My company is hosting a few separate, but related, moderately hit, web sites. Accordingly, a production database server, staging database server, production web server, staging web server, etc are needed. My question is, should we invest in physically separate servers for each of our needs, or should we put that money together and invest in a much higher end server and virtualize all of the aforementioned servers? Which route would you guys decide on, and why? Thanks.

A: 

You certainly want physical separation between the development and the production servers. You shouldn't ever have to worry that something you do in dev could bring down the machine on which production is hosted. And, there are some problems in development that really require either a hard reset of the physical machine or a ludicrous work-around to avoid a hard reset.

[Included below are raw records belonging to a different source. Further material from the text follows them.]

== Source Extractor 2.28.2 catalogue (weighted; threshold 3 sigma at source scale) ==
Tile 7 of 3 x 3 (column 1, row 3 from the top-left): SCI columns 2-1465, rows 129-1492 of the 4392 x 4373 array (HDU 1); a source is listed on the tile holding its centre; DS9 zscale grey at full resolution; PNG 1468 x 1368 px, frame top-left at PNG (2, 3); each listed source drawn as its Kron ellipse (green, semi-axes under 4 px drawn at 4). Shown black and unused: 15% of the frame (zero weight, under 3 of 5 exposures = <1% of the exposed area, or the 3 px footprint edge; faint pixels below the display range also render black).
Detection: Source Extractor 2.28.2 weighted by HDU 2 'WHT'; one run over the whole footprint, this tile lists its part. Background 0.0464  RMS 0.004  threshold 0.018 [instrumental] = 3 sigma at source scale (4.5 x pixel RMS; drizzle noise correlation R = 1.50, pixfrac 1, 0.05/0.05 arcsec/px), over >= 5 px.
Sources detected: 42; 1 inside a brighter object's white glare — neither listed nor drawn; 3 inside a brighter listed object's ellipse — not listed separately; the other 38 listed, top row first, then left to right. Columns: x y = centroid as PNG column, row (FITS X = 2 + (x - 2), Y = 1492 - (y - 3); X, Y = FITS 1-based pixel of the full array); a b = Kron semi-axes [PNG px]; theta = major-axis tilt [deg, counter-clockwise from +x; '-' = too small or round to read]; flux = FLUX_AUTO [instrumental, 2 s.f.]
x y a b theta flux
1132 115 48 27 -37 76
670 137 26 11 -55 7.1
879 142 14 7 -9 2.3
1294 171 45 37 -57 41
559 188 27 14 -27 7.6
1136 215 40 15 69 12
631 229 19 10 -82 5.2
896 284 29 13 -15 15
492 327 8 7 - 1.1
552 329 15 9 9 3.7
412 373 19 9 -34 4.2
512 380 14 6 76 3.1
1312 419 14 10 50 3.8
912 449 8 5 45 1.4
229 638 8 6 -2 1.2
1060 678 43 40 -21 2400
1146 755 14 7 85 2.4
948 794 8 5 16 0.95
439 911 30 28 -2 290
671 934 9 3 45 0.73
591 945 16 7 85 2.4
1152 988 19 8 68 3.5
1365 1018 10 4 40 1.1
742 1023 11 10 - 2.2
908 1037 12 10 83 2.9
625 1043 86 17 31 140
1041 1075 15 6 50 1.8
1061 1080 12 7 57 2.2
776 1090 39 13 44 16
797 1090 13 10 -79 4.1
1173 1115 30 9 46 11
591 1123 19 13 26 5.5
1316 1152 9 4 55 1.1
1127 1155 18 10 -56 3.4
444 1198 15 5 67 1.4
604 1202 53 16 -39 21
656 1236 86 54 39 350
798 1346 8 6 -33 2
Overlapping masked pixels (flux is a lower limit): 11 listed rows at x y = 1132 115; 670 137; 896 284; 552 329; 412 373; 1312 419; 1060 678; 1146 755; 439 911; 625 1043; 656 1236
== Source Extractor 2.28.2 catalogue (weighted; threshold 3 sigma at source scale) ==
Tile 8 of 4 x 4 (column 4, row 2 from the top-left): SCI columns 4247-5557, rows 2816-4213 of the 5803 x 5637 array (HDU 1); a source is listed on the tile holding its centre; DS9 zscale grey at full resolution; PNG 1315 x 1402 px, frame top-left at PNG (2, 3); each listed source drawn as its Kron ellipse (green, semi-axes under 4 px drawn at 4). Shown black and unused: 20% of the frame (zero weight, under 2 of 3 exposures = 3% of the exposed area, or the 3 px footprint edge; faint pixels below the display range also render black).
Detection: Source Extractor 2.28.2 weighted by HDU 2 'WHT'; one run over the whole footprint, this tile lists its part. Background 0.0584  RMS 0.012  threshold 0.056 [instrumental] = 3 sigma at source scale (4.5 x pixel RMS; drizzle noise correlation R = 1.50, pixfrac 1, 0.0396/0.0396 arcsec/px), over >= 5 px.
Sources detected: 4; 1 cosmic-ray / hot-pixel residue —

As for production web server and production database, you're not really introducing any new points of failure by virtualizing them on the same machine, particularly if you can colocate a static version of the site on another server. For any modern web site of even moderate complexity, database failure is web site failure anyway.

Jekke
Additionally, using virtual servers allows you to easily take and restore snapshots if you do boink the dev (or production!) environments, without having to rebuild OS, reinstall server software, reinstall apps, etc, etc.
HardCode
+2  A: 

That depends on a lot of things, here are the main considerations.

If you have a lot of servers with low to moderate usage, virtualization should generally save you money on hardware, power, and floorspace. There is a tipping point, however, based on the overhead of the VM layer itself. Honestly, you will have to experiment to find the right cost/performance balance on this. I am sure the VM vendors would be happy to help you with the math.

The downside is that virtualization creates a single point of failure. If that box fails, you have downtime for all of your servers. Having them separate makes it far less likely for everything to take a dive at once.

JohnFx
A: 

From my experience, for low or moderate usage a VM is the way to go - if you get just one very powerful server instead on several moderately powerful servers you save money, power and space and make the application faster at the same time because it's running on faster hardware.

A VM also have same another nice advantages, if the server hardware fails you can load the same VM on different physical hardware and continue running like nothing happened (you do have full backups, don't you?) and you can take a copy of the actual production server and run it in isolation on a development machine to debug those annoying bug that only appear in production.

But I would put the development (and maybe testing) servers on a different physical machine than production, you need to make sure no matter what stupid mistake you made in development it wouldn't take down the production server.